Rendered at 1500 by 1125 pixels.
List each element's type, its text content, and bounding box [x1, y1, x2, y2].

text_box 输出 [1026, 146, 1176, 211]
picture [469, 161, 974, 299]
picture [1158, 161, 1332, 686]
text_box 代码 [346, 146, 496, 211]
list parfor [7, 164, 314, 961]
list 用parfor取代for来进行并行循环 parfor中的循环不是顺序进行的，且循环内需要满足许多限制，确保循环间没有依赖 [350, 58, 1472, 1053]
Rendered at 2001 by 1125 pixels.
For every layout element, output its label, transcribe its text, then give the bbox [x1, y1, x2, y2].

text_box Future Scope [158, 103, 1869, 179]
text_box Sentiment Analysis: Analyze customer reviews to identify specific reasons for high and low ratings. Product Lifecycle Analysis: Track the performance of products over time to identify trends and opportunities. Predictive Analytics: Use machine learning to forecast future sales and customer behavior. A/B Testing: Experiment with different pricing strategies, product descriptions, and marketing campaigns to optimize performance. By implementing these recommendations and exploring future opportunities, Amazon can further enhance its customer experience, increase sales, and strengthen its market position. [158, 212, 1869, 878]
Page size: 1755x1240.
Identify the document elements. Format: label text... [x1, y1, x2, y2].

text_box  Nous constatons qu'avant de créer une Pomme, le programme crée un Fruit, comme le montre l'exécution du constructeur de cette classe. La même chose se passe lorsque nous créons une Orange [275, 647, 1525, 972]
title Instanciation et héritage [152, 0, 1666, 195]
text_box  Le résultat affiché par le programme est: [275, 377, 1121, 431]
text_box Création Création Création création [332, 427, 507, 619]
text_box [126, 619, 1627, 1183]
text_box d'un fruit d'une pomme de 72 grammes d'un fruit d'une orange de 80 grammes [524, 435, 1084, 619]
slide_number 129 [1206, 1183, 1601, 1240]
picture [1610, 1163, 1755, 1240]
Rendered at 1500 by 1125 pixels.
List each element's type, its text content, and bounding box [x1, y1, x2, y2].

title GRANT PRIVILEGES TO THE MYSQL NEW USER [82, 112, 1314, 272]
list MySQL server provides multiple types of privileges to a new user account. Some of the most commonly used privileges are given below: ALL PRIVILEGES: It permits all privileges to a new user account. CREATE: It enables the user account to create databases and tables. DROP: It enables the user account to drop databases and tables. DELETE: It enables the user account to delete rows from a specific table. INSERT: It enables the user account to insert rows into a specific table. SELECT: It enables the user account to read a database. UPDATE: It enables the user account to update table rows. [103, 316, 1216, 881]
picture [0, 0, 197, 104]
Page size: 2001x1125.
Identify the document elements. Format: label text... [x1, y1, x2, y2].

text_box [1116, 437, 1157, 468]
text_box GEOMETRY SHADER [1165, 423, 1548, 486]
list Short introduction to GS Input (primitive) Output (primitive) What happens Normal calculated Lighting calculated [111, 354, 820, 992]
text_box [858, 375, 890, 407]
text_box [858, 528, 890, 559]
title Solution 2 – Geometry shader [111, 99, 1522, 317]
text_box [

#####

**Assignment:**
Output all preceding records character for character.

**Result:**
Rendered at 1500 by 1125 pixels.
List each element's type, its text content, and bounding box [x1, y1, x2, y2].

text_box 输出 [1026, 146, 1176, 211]
picture [469, 161, 974, 299]
picture [1158, 161, 1332, 686]
text_box 代码 [346, 146, 496, 211]
list parfor [7, 164, 314, 961]
list 用parfor取代for来进行并行循环 parfor中的循环不是顺序进行的，且循环内需要满足许多限制，确保循环间没有依赖 [350, 58, 1472, 1053]
Rendered at 2001 by 1125 pixels.
For every layout element, output its label, transcribe its text, then give the bbox [x1, y1, x2, y2].

text_box Future Scope [158, 103, 1869, 179]
text_box Sentiment Analysis: Analyze customer reviews to identify specific reasons for high and low ratings. Product Lifecycle Analysis: Track the performance of products over time to identify trends and opportunities. Predictive Analytics: Use machine learning to forecast future sales and customer behavior. A/B Testing: Experiment with different pricing strategies, product descriptions, and marketing campaigns to optimize performance. By implementing these recommendations and exploring future opportunities, Amazon can further enhance its customer experience, increase sales, and strengthen its market position. [158, 212, 1869, 878]
Page size: 1755x1240.
Identify the document elements. Format: label text... [x1, y1, x2, y2].

text_box  Nous constatons qu'avant de créer une Pomme, le programme crée un Fruit, comme le montre l'exécution du constructeur de cette classe. La même chose se passe lorsque nous créons une Orange [275, 647, 1525, 972]
title Instanciation et héritage [152, 0, 1666, 195]
text_box  Le résultat affiché par le programme est: [275, 377, 1121, 431]
text_box Création Création Création création [332, 427, 507, 619]
text_box [126, 619, 1627, 1183]
text_box d'un fruit d'une pomme de 72 grammes d'un fruit d'une orange de 80 grammes [524, 435, 1084, 619]
slide_number 129 [1206, 1183, 1601, 1240]
picture [1610, 1163, 1755, 1240]
Rendered at 1500 by 1125 pixels.
List each element's type, its text content, and bounding box [x1, y1, x2, y2].

title GRANT PRIVILEGES TO THE MYSQL NEW USER [82, 112, 1314, 272]
list MySQL server provides multiple types of privileges to a new user account. Some of the most commonly used privileges are given below: ALL PRIVILEGES: It permits all privileges to a new user account. CREATE: It enables the user account to create databases and tables. DROP: It enables the user account to drop databases and tables. DELETE: It enables the user account to delete rows from a specific table. INSERT: It enables the user account to insert rows into a specific table. SELECT: It enables the user account to read a database. UPDATE: It enables the user account to update table rows. [103, 316, 1216, 881]
picture [0, 0, 197, 104]
Page size: 2001x1125.
Identify the document elements. Format: label text... [x1, y1, x2, y2].

text_box [1116, 437, 1157, 468]
text_box GEOMETRY SHADER [1165, 423, 1548, 486]
list Short introduction to GS Input (primitive) Output (primitive) What happens Normal calculated Lighting calculated [111, 354, 820, 992]
text_box [858, 375, 890, 407]
text_box [858, 528, 890, 559]
title Solution 2 – Geometry shader [111, 99, 1522, 317]
text_box [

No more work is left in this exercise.